Había una vez una espada preciosa. Era propiedad de un gran rey, y desde que la forjó el maestro herrero, siempre había estado en palacio, participando activamente en los entrenamientos y exhibiciones de su señor. Era tan bonita y tenía tanto filo, que esto la hacía enormemente orgullosa.
Hasta que un día, se produjo una gran discusión entre su majestad y el rey de un país vecino, está terrible disputa, terminó con ambos reinos declarándose la guerra.
La espada estaba super contenta y emocionada con su primera participación en una batalla de verdad. Quería demostrar a todos lo valiente y especial que era, y estaba segura que su fama, después de la batalla, llegaría a todos los confines del mundo. Así, se imaginó vencedora de muchos combates mientras iban de camino al frente. Pero cuando llegaron, la primera batalla ya se había disputado, y la espada pudo ver el resultado de la guerra. Aquello no tenía nada que ver con lo que había imaginado: nada de caballeros limpios, elegantes y triunfadores con sus armas relucientes; allí sólo había armas rotas y melladas, y muchísima gente sufriendo hambre y sed; casi no había comida y todo estaba lleno de suciedad envuelta en el olor más repugnante; muchos estaban medio muertos y tirados por el suelo y todos sangraban por múltiples heridas.
La espada contempló horrorizada todo aquello, y se dió cuenta que el pensamiento que tenía de la guerra era totalmente falso, y decidió que no le gustaban las guerras ni las batallas. Ella prefería estar en paz y dedicarse a participar en torneos y concursos. Así que durante aquella noche previa a la gran batalla final, la espada buscaba la forma de impedirla. Finalmente, empezó a vibrar. Al principio emitía un pequeño zumbido, pero el sonido fue creciendo, hasta convertirse en un molesto sonido metálico. Las espadas y armaduras del resto de soldados preguntaron a la espada del rey qué estaba haciendo, y ésta les dijo:
– “No quiero que haya batalla mañana, no me gusta la guerra”.
– “A ninguno nos gusta, pero ¿qué podemos hacer?”.
– “Vibrad como yo lo hago. Si hacemos suficiente ruido nadie podrá dormir”.
Todas las armas le hicieron caso y empezaron a vibrar, y el ruido fue creciendo hasta hacerse ensordecedor. Se hizo tan grande que llegó hasta el campamento de los enemigos, cuyas armas, que también estaban hartas de la guerra, se unieron a la gran protesta.
Cuando amaneció, en la hora que debía comenzar la batalla, ningún soldado estaba preparado. Nadie había conseguido dormir ni un poquito, ni tan siquiera los reyes y los generales, así que todos pasaron el día entero durmiendo. Cuando comenzaron a despertar al atardecer, decidieron dejar la batalla para el día siguiente.
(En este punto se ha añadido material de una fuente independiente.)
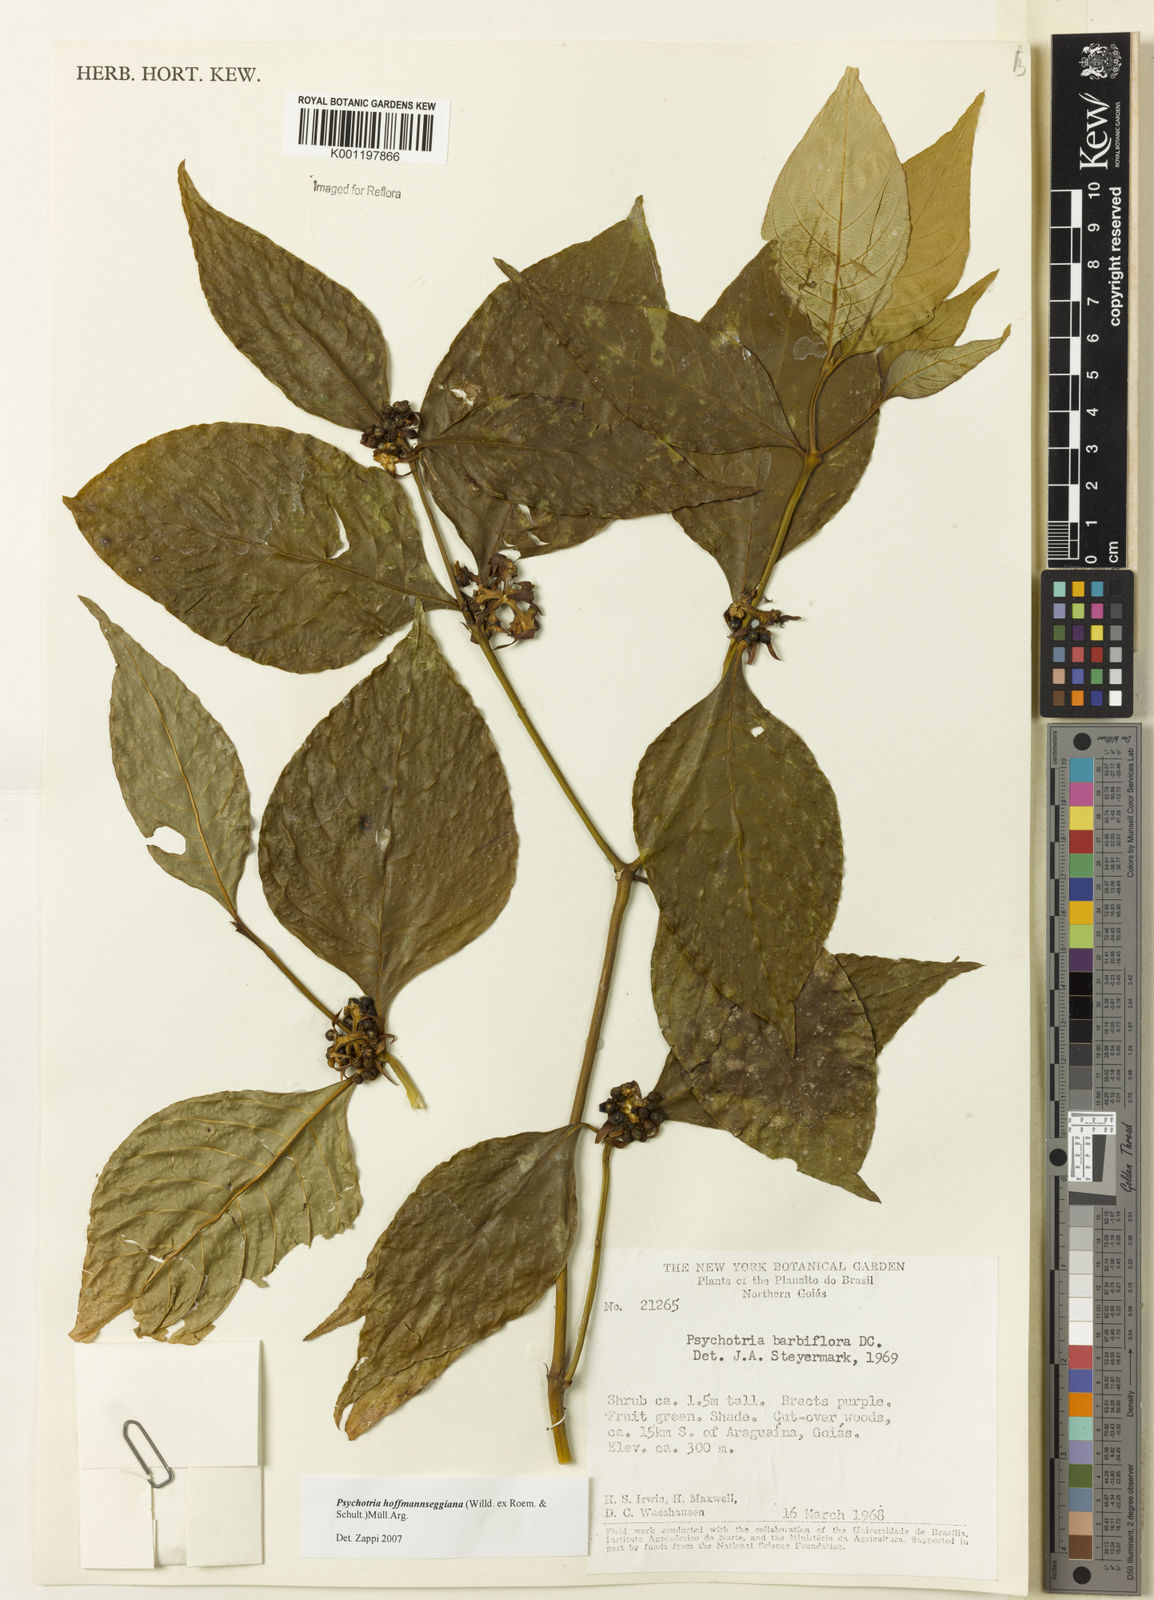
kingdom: Plantae
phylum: Tracheophyta
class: Magnoliopsida
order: Gentianales
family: Rubiaceae
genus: Psychotria
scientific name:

Pero esa noche las armas, lideradas por la espada del rey, volvieron a entonando su canto de paz, y de nuevo ningún soldado pudo descansar, por lo que tuvieron que aplazar la batalla de nuevo, y lo mismo se repitió durante los siguientes siete días. Al anochecer del séptimo día, los dos reyes se reunieron para ver qué podían hacer con aquella situación. Ambos estaban todavía muy enfadados por su anterior discusión, pero al poco de estar juntos, comenzaron a comentar las noches sin sueño que habían pasado todos, la extrañeza de sus soldados, y empezaron a recordar anécdotas y aventuras que habían pasado juntos, lo bien que lo pasaban y los buenos amigos que eran. Ambos bajaron la mirada avergonzados de que una simple disputa hubiera acabado con su amistad, y sobre todo por el dolor y sufrimiento que la guerra había causado.
Y así gracias a la idea de la espada del Rey, olvidaron sus antiguas disputas y pusieron fin a la guerra, y volvieron a ser los grandes amigos que habían sido desde niños, y la paz entre los dos reinos se hizo eterna.